**Try it**
Scan the records for the word "Museu". Report each line where it occurs.

[Stored entries]

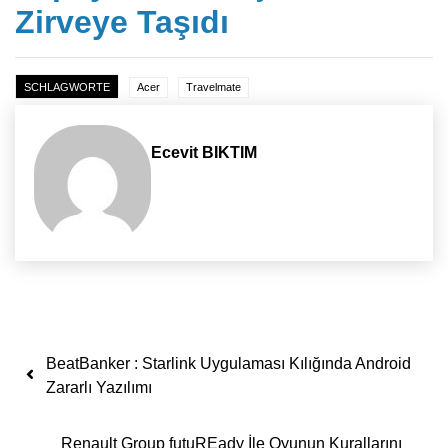
Zirveye Taşıdı
SCHLAGWORTE
Acer
Travelmate
Ecevit BIKTIM
Yazı dolaşımı
BeatBanker : Starlink Uygulaması Kılığında Android
Zararlı Yazılımı
Renault Group futuREady İle Oyunun Kurallarını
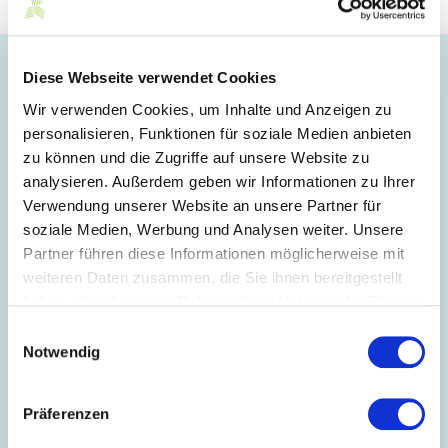
Optimiertes Matching der
Diese Webseite verwendet Cookies
Weiterbildungsbedarfe
Wir verwenden Cookies, um Inhalte und Anzeigen zu
Die Plattform SÜDWISSEN bündelt alle
personalisieren, Funktionen für soziale Medien anbieten
Weiterbildungsangebote an staatlichen Hochschulen in
zu können und die Zugriffe auf unsere Website zu
Baden-Württemberg und stellt diese übersichtlich dar. Eine
analysieren. Außerdem geben wir Informationen zu Ihrer
verbesserte Suchfunktion sowie die Möglichkeit, direkt
Verwendung unserer Website an unsere Partner für
Angebote buchen zu können, erleichtern den Zugang zu
soziale Medien, Werbung und Analysen weiter. Unsere
wissenschaftlicher Weiterbildung.
Partner führen diese Informationen möglicherweise mit
Hauptziel ist es, die Sichtbarkeit und Reichweite von
weiteren Daten zusammen, die Sie ihnen bereitgestellt
wissenschaftlicher Weiterbildung zu erhöhen und das
haben oder die sie im Rahmen Ihrer Nutzung der Dienste
Matching der Bedarfe von Unternehmen mit den
gesammelt haben.
Weiterbildungsanbietern zu optimieren. Ein Netzwerk von 25
Einwilligungsauswahl
Regional- und Fachvernetzerinnen und -vernetzern sammelt
Notwendig
umfassende Informationen über wissenschaftliche
Weiterbildungsangebote in Baden-Württemberg, ermittelt
den Bedarf an Weiterbildung und kann so neue,
Präferenzen
bedarfsorientierte Weiterbildungsangebote anstoßen.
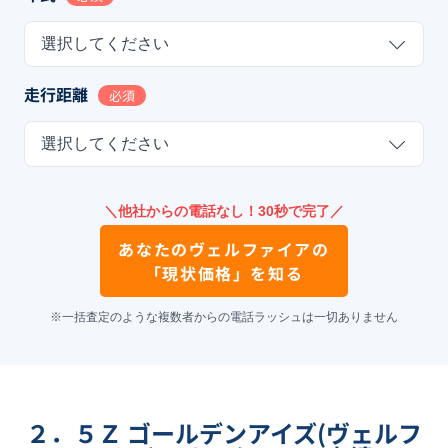
選択してください
走行距離
必須
選択してください
＼他社からの電話なし！30秒で完了／
あなたの
ヴェルファイア
の
「現状価格」を知る
※一括査定のような複数者からの電話ラッシュは一切ありません
２．５Ｚ ゴールデンアイズ(ヴェルフ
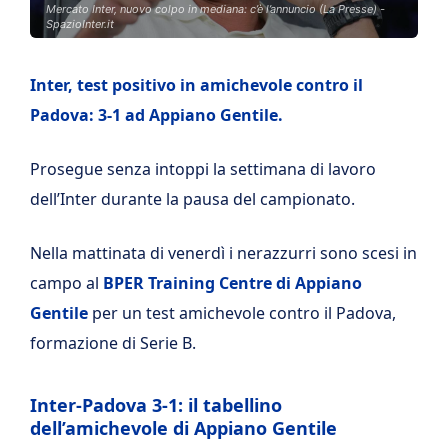
Mercato Inter, nuovo colpo in mediana: c’è l’annuncio (La Presse) -
SpazioInter.it
Inter, test positivo in amichevole contro il
Padova: 3-1 ad Appiano Gentile.
Prosegue senza intoppi la settimana di lavoro
dell’Inter durante la pausa del campionato.
Nella mattinata di venerdì i nerazzurri sono scesi in
campo al
BPER Training Centre di Appiano
Gentile
per un test amichevole contro il Padova,
formazione di Serie B.
Inter-Padova 3-1: il tabellino
dell’amichevole di Appiano Gentile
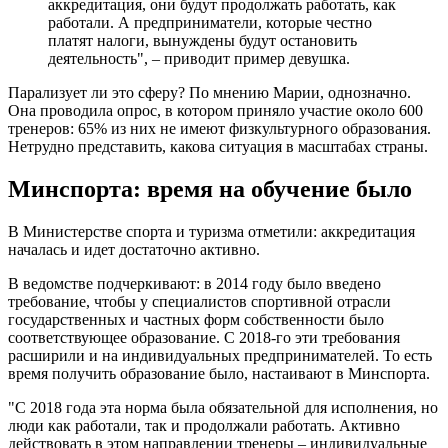
аккредитация, они будут продолжать работать, как
работали. А предприниматели, которые честно
платят налоги, вынуждены будут остановить
деятельность", – приводит пример девушка.
Парализует ли это сферу? По мнению Марии, однозначно.
Она проводила опрос, в котором приняло участие около 600
тренеров: 65% из них не имеют физкультурного образования.
Нетрудно представить, какова ситуация в масштабах страны.
Минспорта: время на обучение было
В Министерстве спорта и туризма отметили: аккредитация
началась и идет достаточно активно.
В ведомстве подчеркивают: в 2014 году было введено
требование, чтобы у специалистов спортивной отрасли
государственных и частных форм собственности было
соответствующее образование. С 2018-го эти требования
расширили и на индивидуальных предпринимателей. То есть
время получить образование было, настаивают в Минспорта.
"С 2018 года эта норма была обязательной для исполнения, но
люди как работали, так и продолжали работать. Активно
действовать в этом направлении тренеры – индивидуальные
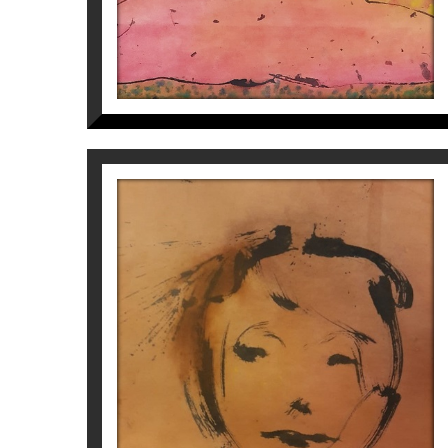
Perico Pastor
Pèrgamon, Barcelona.
1.200
€
Marcart, Olot, (Girona).
1999
Palacio de Abrantes, Universidad de Salam
2012
Museu d’Art Jaume Morera Perico Pastor. La B
2014
Museu del Tabac d’Andorra Capítols. Perico
2014
Institut Cervantes de Pequín, Xi’an-Barcelo
DONA
Perico Pastor
PREMIS
3.200
€
1993 Medalla Morera de l’Ajuntament de Ll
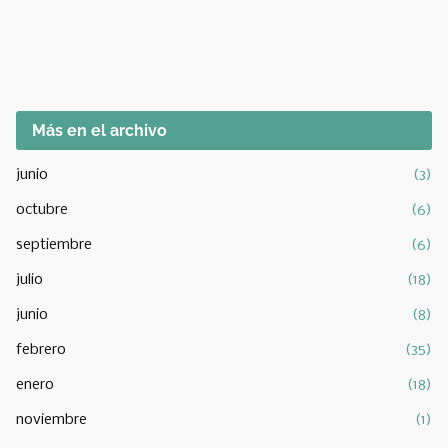
Más en el archivo
junio
(3)
octubre
(6)
septiembre
(6)
julio
(18)
junio
(8)
febrero
(35)
enero
(18)
noviembre
(1)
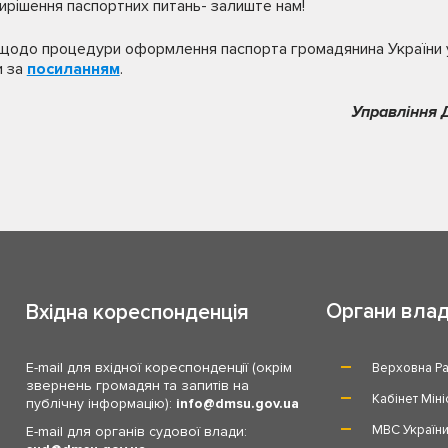
вирішення паспортних питань- залиште нам!
ю щодо процедури оформлення паспорта громадянина України 
и за
посиланням
.
Управління 
Органи вла
Вхідна кореспонденція
E-mail для вхідної кореспонденції (окрім
Верховна Ра
звернень громадян та запитів на
Кабінет Міні
публічну інформацію):
info
dmsu.gov.ua
МВС Україн
E-mail для органів судової влади:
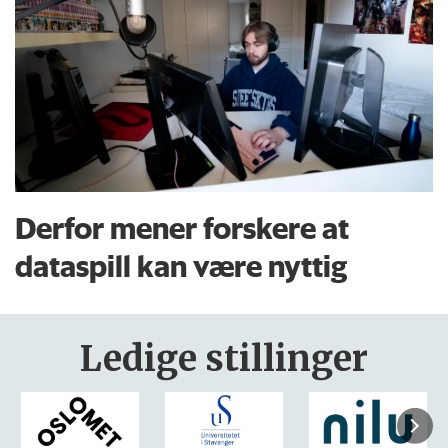
Derfor mener forskere at
dataspill kan være nyttig
Ledige stillinger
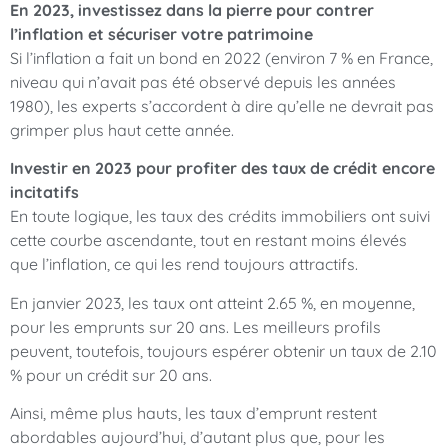
En 2023, investissez dans la pierre pour contrer
l’inflation et sécuriser votre patrimoine
Si l’inflation a fait un bond en 2022 (environ 7 % en France,
niveau qui n’avait pas été observé depuis les années
1980), les experts s’accordent à dire qu’elle ne devrait pas
grimper plus haut cette année.
Investir en 2023 pour profiter des taux de crédit encore
incitatifs
En toute logique, les taux des crédits immobiliers ont suivi
cette courbe ascendante, tout en restant moins élevés
que l’inflation, ce qui les rend toujours attractifs.
En janvier 2023, les taux ont atteint 2.65 %, en moyenne,
pour les emprunts sur 20 ans. Les meilleurs profils
peuvent, toutefois, toujours espérer obtenir un taux de 2.10
% pour un crédit sur 20 ans.
Ainsi, même plus hauts, les taux d’emprunt restent
abordables aujourd’hui, d’autant plus que, pour les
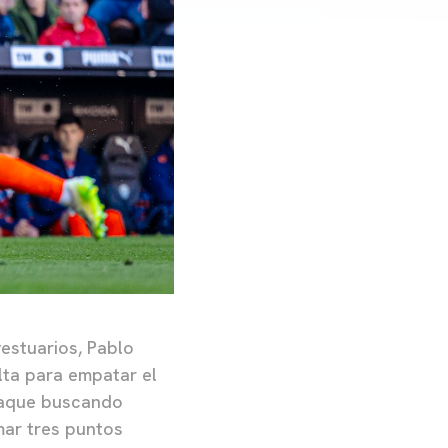
estuarios, Pablo
lta para empatar el
ataque buscando
mar tres puntos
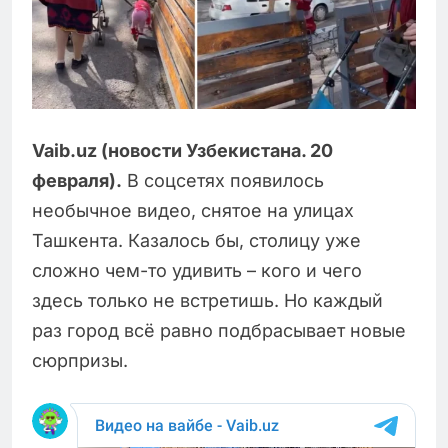
Vaib.uz (новости Узбекистана. 20
февраля).
В соцсетях появилось
необычное видео, снятое на улицах
Ташкента. Казалось бы, столицу уже
сложно чем-то удивить – кого и чего
здесь только не встретишь. Но каждый
раз город всё равно подбрасывает новые
сюрпризы.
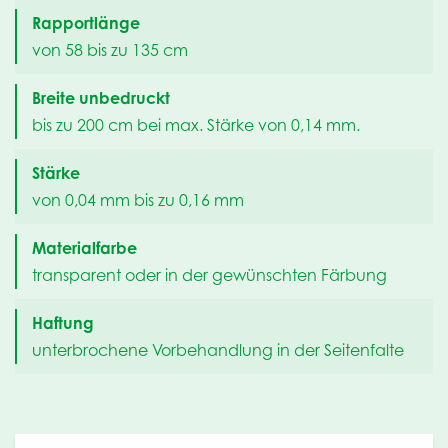
Rapportlänge
von 58 bis zu 135 cm
Breite unbedruckt
bis zu 200 cm bei max. Stärke von 0,14 mm.
Stärke
von 0,04 mm bis zu 0,16 mm
Materialfarbe
transparent oder in der gewünschten Färbung
Haftung
unterbrochene Vorbehandlung in der Seitenfalte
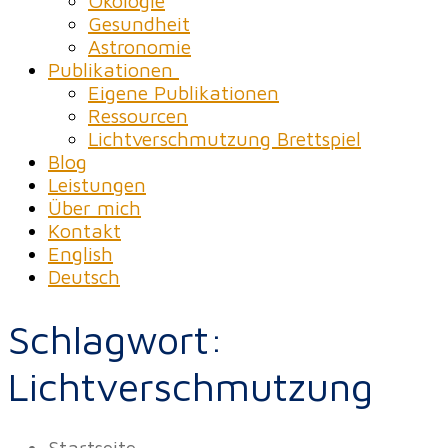
Ökologie
Gesundheit
Astronomie
Publikationen
Eigene Publikationen
Ressourcen
Lichtverschmutzung Brettspiel
Blog
Leistungen
Über mich
Kontakt
English
Deutsch
Schlagwort:
Lichtverschmutzung
Startseite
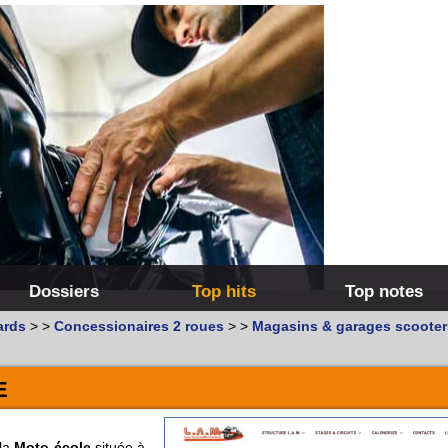
Dossiers
Top hits
Top notes
ards
>
>
Concessionaires 2 roues
>
>
Magasins & garages scooter
E
 la
Moto-école
située à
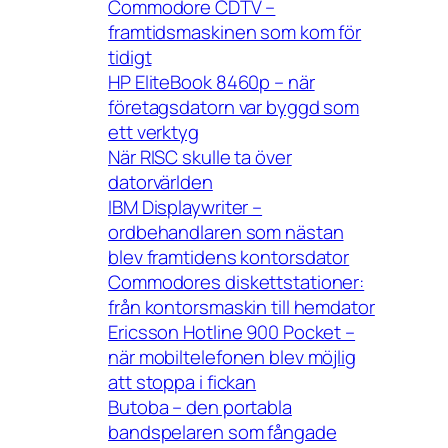
Commodore CDTV –
framtidsmaskinen som kom för
tidigt
HP EliteBook 8460p – när
företagsdatorn var byggd som
ett verktyg
När RISC skulle ta över
datorvärlden
IBM Displaywriter –
ordbehandlaren som nästan
blev framtidens kontorsdator
Commodores diskettstationer:
från kontorsmaskin till hemdator
Ericsson Hotline 900 Pocket –
när mobiltelefonen blev möjlig
att stoppa i fickan
Butoba – den portabla
bandspelaren som fångade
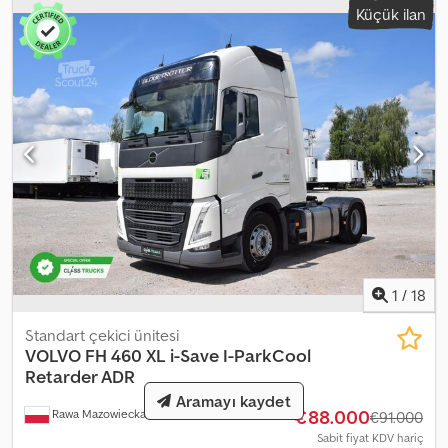
Küçük ilan
1
/
18
Standart çekici ünitesi
VOLVO
FH 460 XL i-Save I-ParkCool
Retarder ADR
Aramayı kaydet
€88.000
Rawa Mazowiecka
1.838 km
€91.000
Sabit fiyat KDV hariç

**Reply**
Museu d’Art Jaume Morera Perico Pastor. La B
Museu del Tabac d’Andorra Capítols. Perico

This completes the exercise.